Search code examples
javascripthtmleventsiframebrowser-cache

How to read the *original* source of an iframe, after it has loaded, from the cache


The most generic way to describe this is that I want to fire only one network request, only after the client has seen a certain part of the viewport, and then use it and display it in an iframe, in the most efficient manner possible.

Given a DOM structured like so:

<!DOCTYPE html>
<html>
  <head />
  <body>
    ...
    <iframe loading="lazy" sandbox="" src="http://www.example.com" />
    <pre />
    ...
  </body>
</html>

I want to show the client, in the pre tag, what the source of the iframe above looks like. The iframe element may host an arbitrary document, it may be textual or binary, all that is known is that the browser can display it. The iframe's source URL is hosted on the same origin.

I am aiming to display what one would see by going to a Chromium "view-source:" URL, or similar.

Accessing the .contentWindow or .contentdocument properties may not be possible, as it is sandboxed entirely, but even if I could, the document's outerHTML would not be sufficient, and using an XMLSerializer would obviously change the output. Also, I believe that browsers are allowed to edit certain areas of a document, such as unnecessary whitespace, or formatting.

I had simply tried the following:

document
.body
.querySelector("iframe")
.addEventListener(
    "load",
    async ( { currentTarget: { src } } ) => {
        const data = await fetch(
            src, {
                cache: "only-if-cached"
            }
        );

        // ... use data
    }, {
        passive: true,
        once: true
    }
);

Yet, the fetch failed. It seemed that the URL was not in the browser's cache, but I did not want to initiate a new network request, is there an efficient way that I could do this?

I was thinking of using an Intersection Observer as a potential solution because it would result in only one network request, but the code was pretty long, and it seemed to not have been working correctly (I am inexperienced with the observer).


Solution

  • There are a few potential things going on here with the event listener and the fetch request. Note to other readers that lazy loading in iframes is only supported in Chrome/Chromium, Edge, and Opera as of this writing (November, 2020).

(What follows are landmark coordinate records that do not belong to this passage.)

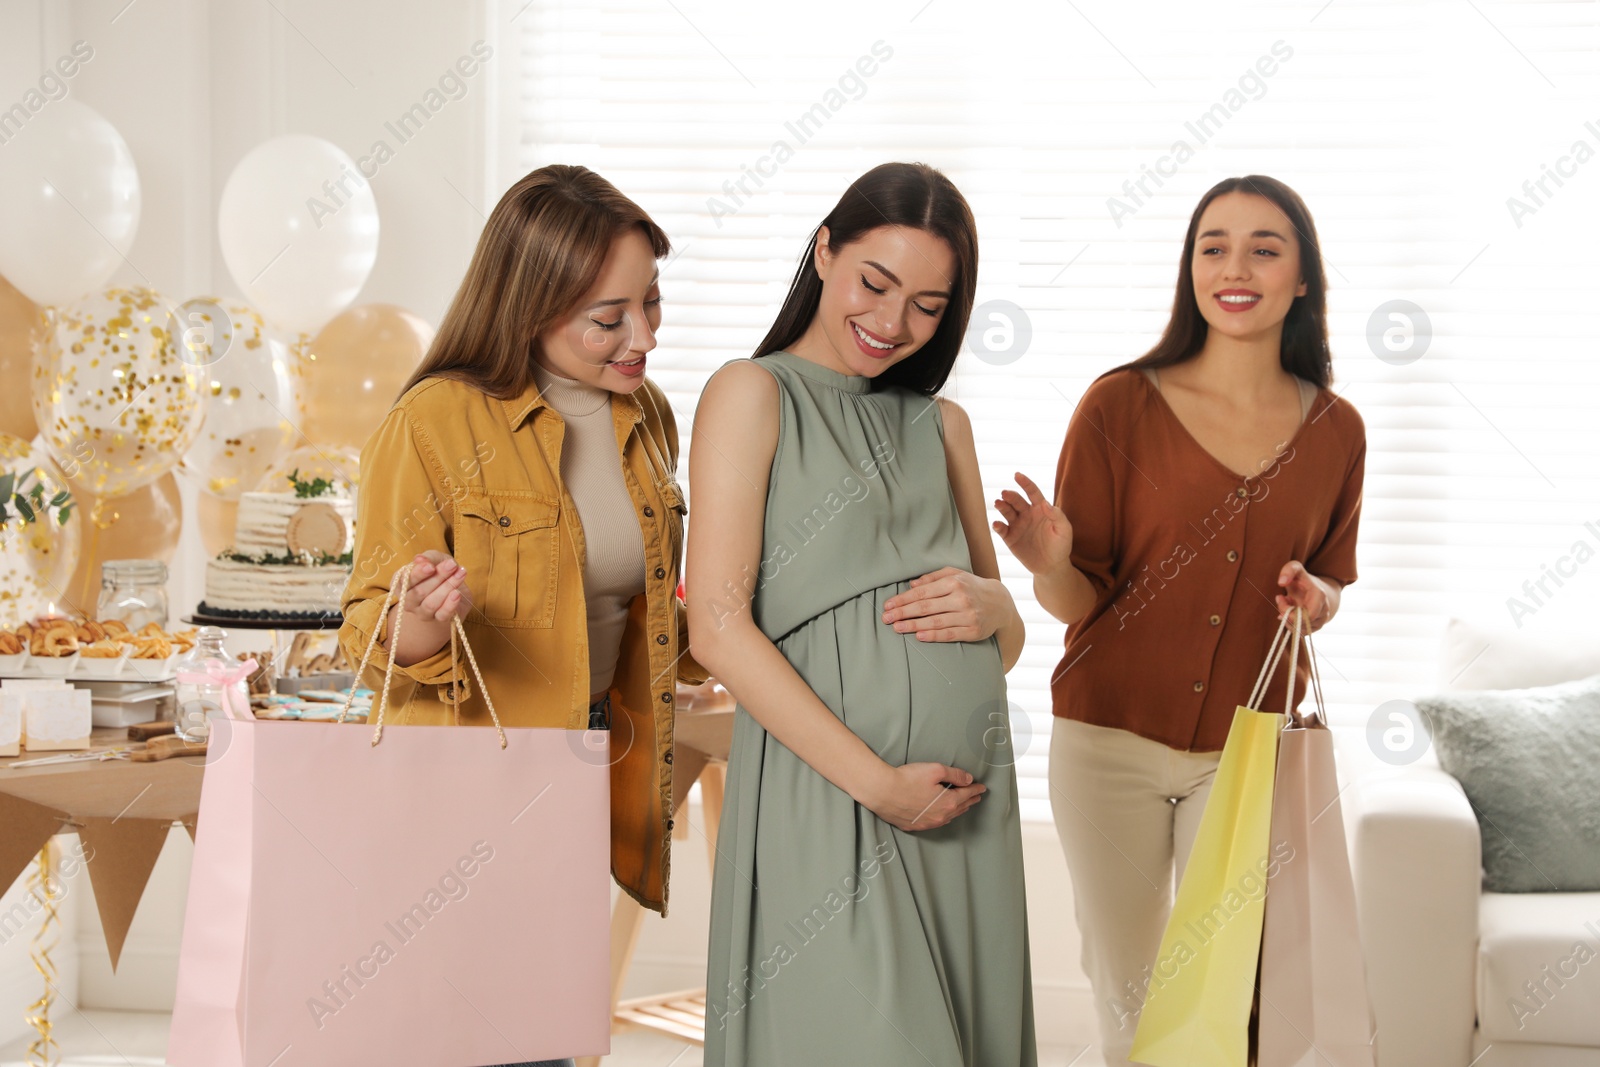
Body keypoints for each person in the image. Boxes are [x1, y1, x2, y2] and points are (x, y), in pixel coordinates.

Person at [337, 164, 704, 1067]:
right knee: (462, 1038)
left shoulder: (647, 416)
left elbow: (656, 606)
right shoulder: (433, 421)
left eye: (651, 303)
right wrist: (421, 615)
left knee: (546, 1038)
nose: (643, 336)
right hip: (464, 777)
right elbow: (366, 629)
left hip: (584, 764)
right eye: (608, 318)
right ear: (530, 304)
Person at [994, 175, 1365, 1066]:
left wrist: (1316, 601)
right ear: (1190, 268)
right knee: (1128, 990)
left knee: (1220, 994)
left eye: (1264, 248)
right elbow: (1081, 599)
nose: (1235, 268)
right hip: (1106, 743)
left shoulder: (1337, 429)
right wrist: (1050, 565)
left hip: (1246, 751)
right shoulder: (1118, 405)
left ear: (1303, 277)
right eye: (1214, 246)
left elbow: (1332, 582)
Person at [688, 161, 1037, 1066]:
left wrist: (1000, 602)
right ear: (824, 248)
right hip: (831, 793)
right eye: (874, 283)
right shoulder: (750, 393)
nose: (891, 323)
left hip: (965, 813)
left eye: (927, 304)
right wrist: (880, 784)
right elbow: (716, 626)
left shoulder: (942, 424)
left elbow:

    This answer is aimed to the questioner who wants to also use lazy loading to dynamically load content. If the concern is just about making a single network request, it could be done via a fetch request and setting the src of the iframe via Blob or data URIs or via srcdoc, or using Service Workers (explored a little bit below).

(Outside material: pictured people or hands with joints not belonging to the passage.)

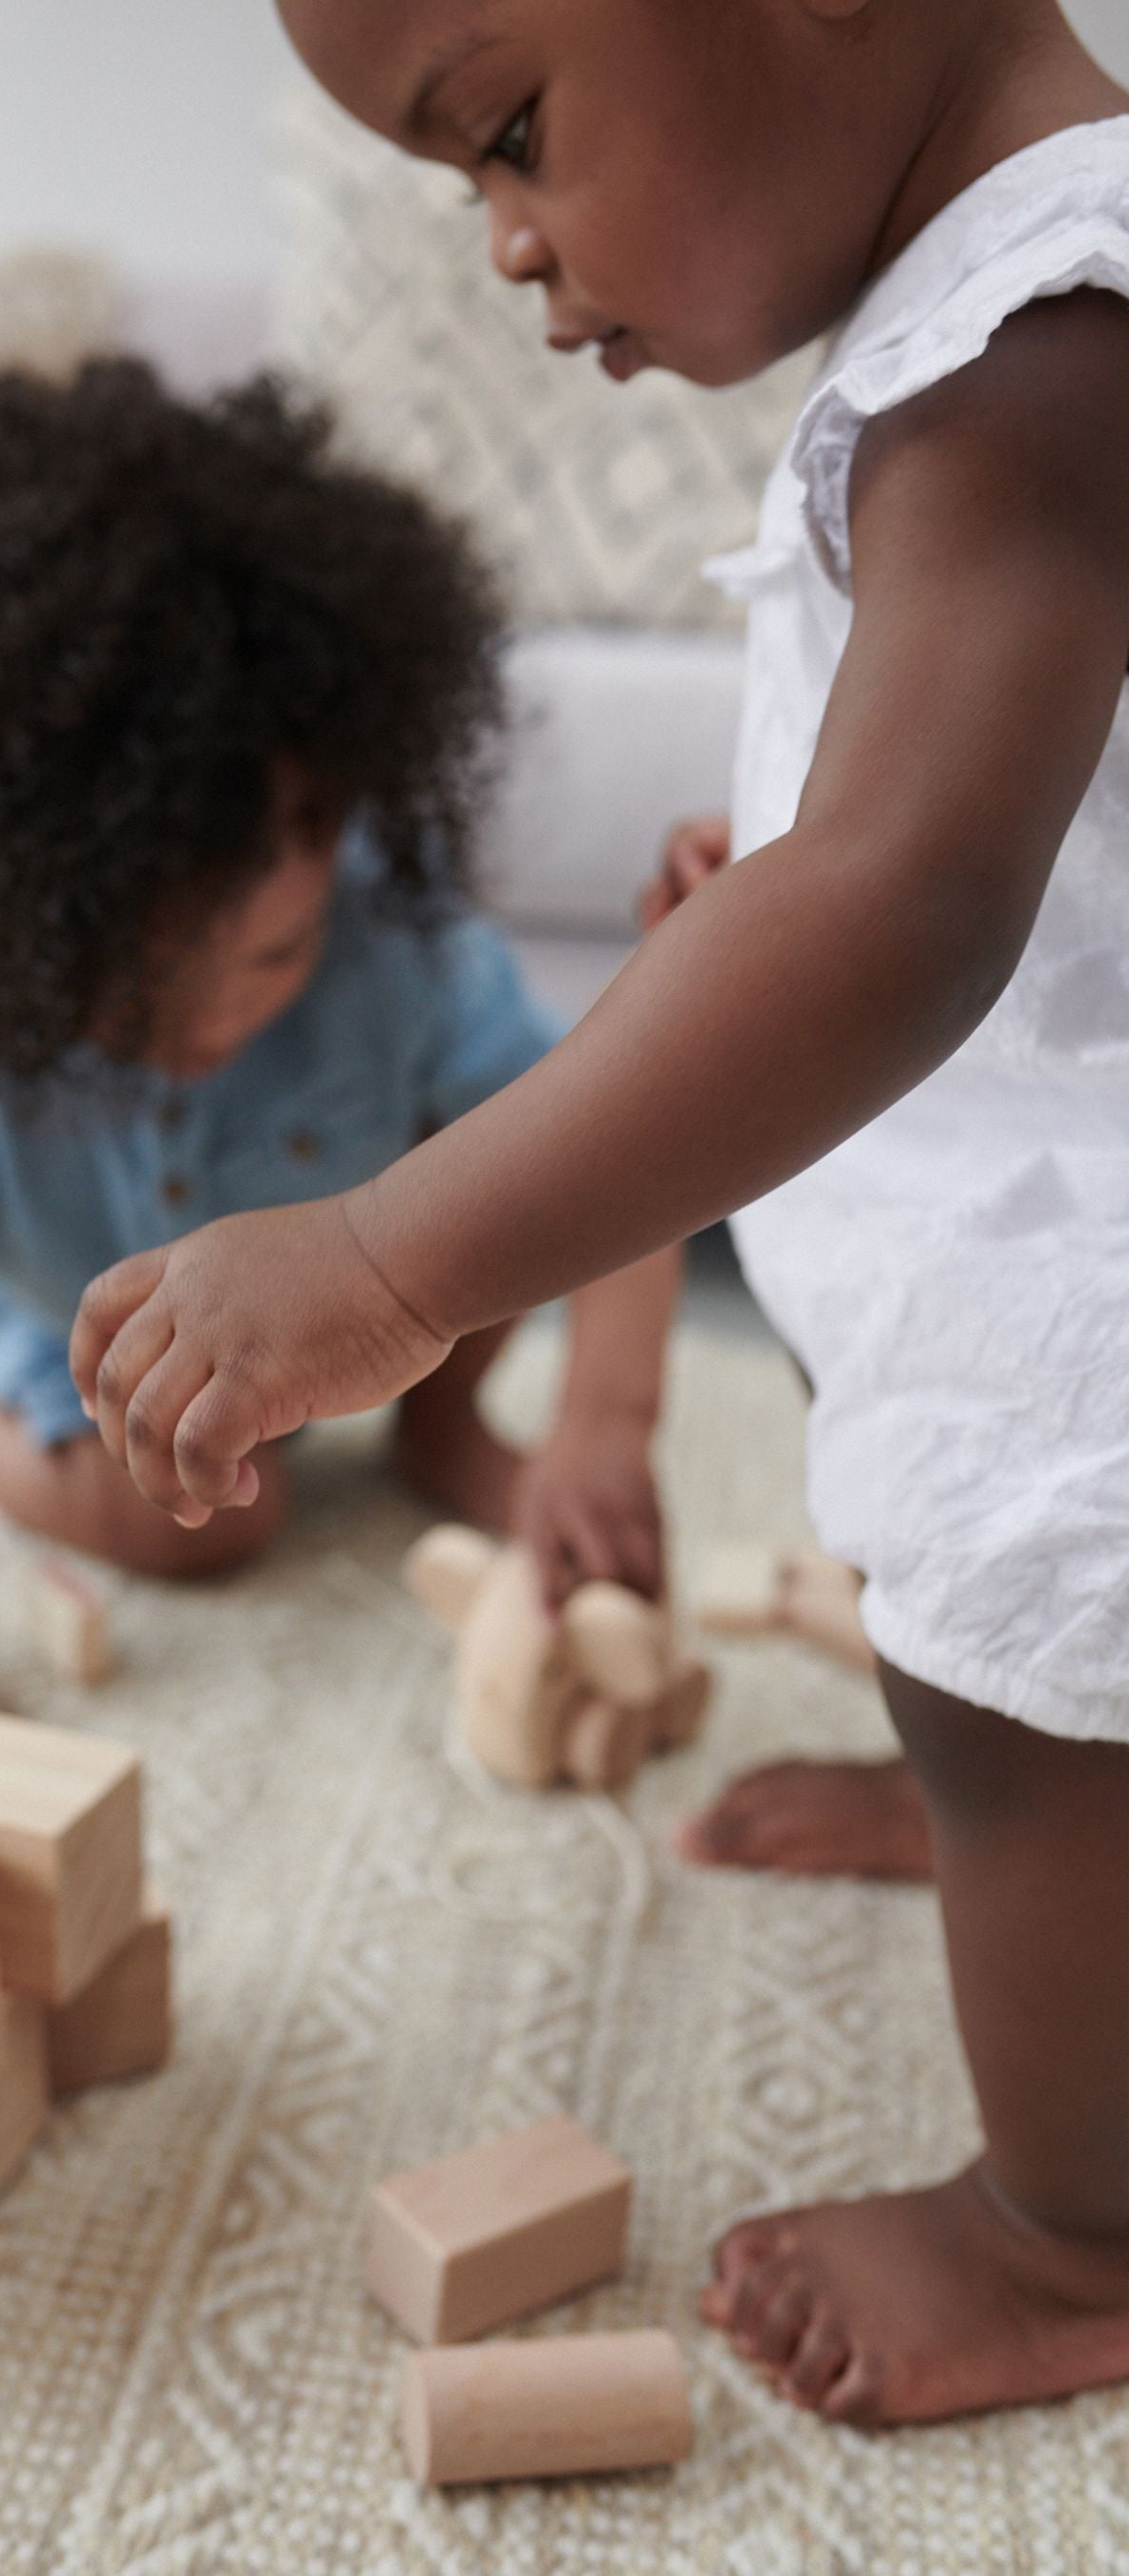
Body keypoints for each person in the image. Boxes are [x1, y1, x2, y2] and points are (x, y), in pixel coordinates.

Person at [70, 0, 1129, 2429]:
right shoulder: (1007, 303)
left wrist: (387, 1260)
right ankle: (1059, 1839)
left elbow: (907, 899)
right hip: (1049, 1146)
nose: (513, 253)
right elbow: (966, 815)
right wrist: (789, 873)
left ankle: (1080, 2226)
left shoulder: (1037, 341)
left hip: (1097, 1246)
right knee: (1001, 1638)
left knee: (1028, 1643)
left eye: (509, 136)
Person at [0, 357, 682, 1785]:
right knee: (214, 1529)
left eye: (275, 959)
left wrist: (602, 1427)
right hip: (84, 1329)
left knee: (509, 1192)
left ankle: (440, 1425)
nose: (214, 1024)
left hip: (365, 1285)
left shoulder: (396, 933)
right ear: (10, 916)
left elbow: (614, 1160)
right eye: (131, 989)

    Frames Potentially Loading Before Adding Event Listeners

    You add an event listener to your frame after it's declared, which can create problems if the frame loads before the script is evaluated (which may be the case if it is cached).

    Normally, you could see if your frame is already loaded via the contentWindow or contentDocument property, and if so run your initialization code on those frames, but because the frame is sandboxed, those properties aren't accessible. What you can instead do is declare your handler ahead of time, and when you create your iframe declare it then:

    async function loader(frame) {
        console.log(frame.src);
        // ...
    }
    
    <iframe src="frame.html" loading="lazy" sandbox="" onload="loader(this)"></iframe>
    

    Using Same-Origin in fetch requests

    According to MDN, only-if-cached can only be used if the mode is set to same-origin, which should be okay in your situation since you said that the frame is the same origin. The fetch request would look something like:

    await fetch(src, { mode: 'same-origin', cache: 'only-if-cached' });
    

    The Result

    main.html

    <!doctype html>
    <html>
      <head>
        <meta charset="utf-8" />
        <style>
          .spacer {
            height: 200vh;
            background: lightgray;
            text-align: center;
          }
        </style>
        <script>
          async function loader(frame) {
            var sourceCodeElementId = frame.dataset.code;
            var sourceCodeElement = document.getElementById(sourceCodeElementId);
            var response = await fetch(frame.src, {
              mode: 'same-origin',
              cache: 'only-if-cached'
            });
            if (response.status === 504) {
              // if it didn't load via cache, just get it normally
              response = await fetch(frame.src);
            }
            var text = await response.text();
            sourceCodeElement.textContent = text;
          }
        </script>
      </head>
      <body>
        <div class="spacer">Scroll Down</div>
        <iframe src="frame.html"
            loading="lazy"
            data-code="frame-source-code"
            sandbox=""
            onload="loader(this)">
        </iframe>
        <pre id="frame-source-code"></pre>
      </body>
    </html>
    

    Sample frame.html

    <!doctype html>
    <html>
    Frame
    </html>
    

    Optionally/Alternatively Use Service Workers

    If the concern is around network requests, you can use Service Workers, alternatively, or additionally to the above fixes. It takes a bit of work to get them up and running, but they can give you a finer control over network requests. Caching files is a common tutorial, so you should be able to find a decent amount of resources if you go that route.